_TASK INSTRUCTIONS_
Scan the data below. Pull out each line where "casing" occurs.

(Saved data entries)
════

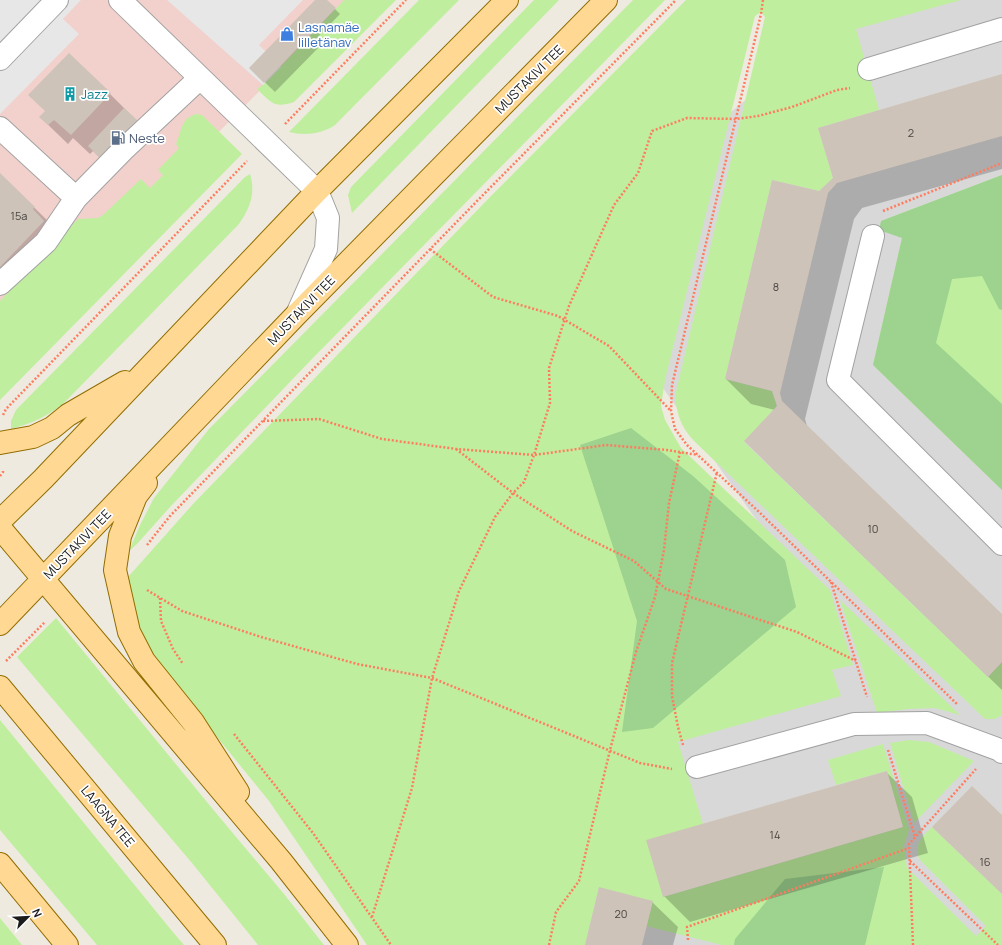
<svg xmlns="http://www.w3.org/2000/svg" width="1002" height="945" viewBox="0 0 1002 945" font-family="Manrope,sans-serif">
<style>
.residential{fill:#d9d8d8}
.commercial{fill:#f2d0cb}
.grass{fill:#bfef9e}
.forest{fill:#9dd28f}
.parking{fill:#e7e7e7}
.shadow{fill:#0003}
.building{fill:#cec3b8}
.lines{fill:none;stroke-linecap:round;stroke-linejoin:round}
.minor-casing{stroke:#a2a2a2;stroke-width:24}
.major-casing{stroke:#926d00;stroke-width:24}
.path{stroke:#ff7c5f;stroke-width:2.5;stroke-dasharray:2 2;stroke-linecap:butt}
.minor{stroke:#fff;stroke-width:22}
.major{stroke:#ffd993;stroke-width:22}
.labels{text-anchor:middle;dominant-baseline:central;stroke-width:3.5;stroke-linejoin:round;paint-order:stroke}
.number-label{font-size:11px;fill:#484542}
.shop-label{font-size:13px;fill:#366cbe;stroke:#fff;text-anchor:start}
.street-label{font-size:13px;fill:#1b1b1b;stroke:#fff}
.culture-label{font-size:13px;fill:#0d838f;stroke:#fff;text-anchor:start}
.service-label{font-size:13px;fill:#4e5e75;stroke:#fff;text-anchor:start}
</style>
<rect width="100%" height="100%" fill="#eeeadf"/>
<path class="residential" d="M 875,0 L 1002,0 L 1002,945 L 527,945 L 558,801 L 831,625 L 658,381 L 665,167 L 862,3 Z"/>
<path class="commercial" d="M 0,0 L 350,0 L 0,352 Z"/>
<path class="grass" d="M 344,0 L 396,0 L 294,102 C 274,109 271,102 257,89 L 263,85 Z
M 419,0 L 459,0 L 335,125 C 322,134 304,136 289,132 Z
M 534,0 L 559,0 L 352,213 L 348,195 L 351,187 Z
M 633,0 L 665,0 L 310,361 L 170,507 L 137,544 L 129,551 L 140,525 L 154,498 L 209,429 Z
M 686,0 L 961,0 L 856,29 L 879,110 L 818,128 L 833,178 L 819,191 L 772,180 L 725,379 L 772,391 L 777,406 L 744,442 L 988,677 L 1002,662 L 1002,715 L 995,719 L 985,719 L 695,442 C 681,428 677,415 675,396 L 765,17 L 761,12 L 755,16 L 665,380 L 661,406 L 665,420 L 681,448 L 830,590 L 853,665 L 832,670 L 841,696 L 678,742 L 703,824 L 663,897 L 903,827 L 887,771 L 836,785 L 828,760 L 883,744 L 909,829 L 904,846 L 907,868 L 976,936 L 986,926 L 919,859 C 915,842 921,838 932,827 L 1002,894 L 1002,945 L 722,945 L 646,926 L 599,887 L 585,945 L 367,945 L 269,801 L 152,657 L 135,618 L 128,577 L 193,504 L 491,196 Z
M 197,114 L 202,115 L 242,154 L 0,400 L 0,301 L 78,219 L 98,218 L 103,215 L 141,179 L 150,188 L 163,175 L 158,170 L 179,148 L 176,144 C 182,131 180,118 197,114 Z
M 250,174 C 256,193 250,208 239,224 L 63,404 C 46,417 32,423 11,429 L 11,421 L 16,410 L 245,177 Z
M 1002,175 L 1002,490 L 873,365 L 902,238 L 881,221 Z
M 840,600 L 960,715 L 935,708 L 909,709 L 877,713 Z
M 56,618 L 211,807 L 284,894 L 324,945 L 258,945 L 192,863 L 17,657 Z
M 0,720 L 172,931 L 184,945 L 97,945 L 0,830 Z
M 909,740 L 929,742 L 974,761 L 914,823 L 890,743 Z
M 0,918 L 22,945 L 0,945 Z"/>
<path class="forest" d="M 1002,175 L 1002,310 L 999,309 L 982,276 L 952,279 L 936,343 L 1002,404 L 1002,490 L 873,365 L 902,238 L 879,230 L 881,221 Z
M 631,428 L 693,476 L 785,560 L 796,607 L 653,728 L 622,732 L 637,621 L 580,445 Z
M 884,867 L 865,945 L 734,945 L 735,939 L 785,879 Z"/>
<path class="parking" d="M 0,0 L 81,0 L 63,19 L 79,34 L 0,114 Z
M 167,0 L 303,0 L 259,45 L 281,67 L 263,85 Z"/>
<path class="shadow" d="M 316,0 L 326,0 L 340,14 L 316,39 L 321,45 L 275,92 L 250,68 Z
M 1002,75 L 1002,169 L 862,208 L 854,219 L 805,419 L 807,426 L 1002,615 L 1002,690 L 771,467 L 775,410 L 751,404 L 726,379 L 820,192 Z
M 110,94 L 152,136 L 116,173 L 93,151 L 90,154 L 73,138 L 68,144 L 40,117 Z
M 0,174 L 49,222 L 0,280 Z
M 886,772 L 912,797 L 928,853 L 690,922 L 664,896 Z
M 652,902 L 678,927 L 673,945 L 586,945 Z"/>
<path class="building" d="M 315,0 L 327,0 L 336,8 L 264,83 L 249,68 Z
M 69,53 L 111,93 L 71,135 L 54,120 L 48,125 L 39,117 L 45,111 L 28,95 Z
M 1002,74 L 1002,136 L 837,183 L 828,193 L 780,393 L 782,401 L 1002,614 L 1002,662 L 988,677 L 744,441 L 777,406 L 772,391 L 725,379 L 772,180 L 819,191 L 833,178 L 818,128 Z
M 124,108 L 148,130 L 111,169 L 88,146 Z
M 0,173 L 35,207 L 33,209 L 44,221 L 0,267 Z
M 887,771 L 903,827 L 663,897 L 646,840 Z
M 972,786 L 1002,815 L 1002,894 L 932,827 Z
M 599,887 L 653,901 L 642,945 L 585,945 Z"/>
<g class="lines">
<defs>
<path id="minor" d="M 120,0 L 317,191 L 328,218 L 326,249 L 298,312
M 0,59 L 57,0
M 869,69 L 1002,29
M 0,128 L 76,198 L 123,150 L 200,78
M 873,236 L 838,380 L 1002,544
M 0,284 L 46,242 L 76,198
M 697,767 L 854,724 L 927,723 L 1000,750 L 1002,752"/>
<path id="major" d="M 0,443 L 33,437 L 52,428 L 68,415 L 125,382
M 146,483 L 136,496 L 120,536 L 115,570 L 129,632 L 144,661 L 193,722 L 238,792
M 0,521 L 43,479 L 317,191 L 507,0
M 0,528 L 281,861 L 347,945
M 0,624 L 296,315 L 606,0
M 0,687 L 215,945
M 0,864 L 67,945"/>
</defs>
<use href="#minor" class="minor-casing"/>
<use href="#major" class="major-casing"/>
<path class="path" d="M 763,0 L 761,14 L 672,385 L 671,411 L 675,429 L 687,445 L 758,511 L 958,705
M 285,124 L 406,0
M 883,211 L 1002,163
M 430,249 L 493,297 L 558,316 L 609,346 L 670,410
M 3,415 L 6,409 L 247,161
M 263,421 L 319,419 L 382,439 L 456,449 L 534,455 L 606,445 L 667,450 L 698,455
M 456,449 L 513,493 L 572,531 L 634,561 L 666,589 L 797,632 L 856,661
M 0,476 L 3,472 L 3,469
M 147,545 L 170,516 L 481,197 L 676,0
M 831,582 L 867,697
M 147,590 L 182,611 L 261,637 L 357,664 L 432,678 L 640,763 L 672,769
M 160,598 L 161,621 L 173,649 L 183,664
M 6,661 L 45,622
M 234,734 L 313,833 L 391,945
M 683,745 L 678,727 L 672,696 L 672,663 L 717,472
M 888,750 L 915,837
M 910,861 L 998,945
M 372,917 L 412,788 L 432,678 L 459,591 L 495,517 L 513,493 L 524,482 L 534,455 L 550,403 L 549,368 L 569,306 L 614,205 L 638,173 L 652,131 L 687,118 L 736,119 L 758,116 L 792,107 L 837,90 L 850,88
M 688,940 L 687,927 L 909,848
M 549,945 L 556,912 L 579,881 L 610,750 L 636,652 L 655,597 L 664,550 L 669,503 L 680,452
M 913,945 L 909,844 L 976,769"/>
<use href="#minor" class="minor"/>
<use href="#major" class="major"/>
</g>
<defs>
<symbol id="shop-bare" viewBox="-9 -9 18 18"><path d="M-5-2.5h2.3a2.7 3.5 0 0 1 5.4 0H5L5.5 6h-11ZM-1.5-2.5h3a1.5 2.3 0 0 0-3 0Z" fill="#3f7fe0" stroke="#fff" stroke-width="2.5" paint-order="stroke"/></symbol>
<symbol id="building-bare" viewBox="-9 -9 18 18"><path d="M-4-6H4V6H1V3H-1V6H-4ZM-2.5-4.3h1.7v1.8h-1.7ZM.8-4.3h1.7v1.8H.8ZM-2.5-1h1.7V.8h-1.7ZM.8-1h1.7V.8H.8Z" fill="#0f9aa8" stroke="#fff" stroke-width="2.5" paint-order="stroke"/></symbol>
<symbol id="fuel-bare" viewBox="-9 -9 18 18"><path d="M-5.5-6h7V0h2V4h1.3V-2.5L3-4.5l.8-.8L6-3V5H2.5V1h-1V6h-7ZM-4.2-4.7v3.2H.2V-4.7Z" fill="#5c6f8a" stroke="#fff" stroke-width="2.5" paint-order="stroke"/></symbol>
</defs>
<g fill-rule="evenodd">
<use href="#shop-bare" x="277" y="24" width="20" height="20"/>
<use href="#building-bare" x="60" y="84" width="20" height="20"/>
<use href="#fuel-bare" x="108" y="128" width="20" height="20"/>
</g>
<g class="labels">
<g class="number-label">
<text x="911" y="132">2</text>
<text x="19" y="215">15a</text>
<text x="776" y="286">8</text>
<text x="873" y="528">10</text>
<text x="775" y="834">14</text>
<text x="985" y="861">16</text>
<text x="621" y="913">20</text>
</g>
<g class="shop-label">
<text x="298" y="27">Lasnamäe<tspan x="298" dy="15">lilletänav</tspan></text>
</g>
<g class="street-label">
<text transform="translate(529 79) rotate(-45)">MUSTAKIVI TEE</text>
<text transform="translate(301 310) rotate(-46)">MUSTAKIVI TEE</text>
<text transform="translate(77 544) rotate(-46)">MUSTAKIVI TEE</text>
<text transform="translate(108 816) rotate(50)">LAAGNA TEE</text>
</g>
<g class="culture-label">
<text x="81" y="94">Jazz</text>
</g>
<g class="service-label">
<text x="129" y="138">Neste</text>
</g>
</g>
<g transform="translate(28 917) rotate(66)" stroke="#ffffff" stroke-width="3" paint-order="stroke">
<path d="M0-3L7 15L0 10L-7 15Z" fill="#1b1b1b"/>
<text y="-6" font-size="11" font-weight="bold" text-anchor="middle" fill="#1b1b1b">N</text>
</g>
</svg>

════

_EXPECTED ANSWER_
.minor-casing{stroke:#a2a2a2;stroke-width:24}
.major-casing{stroke:#926d00;stroke-width:24}
<use href="#minor" class="minor-casing"/>
<use href="#major" class="major-casing"/>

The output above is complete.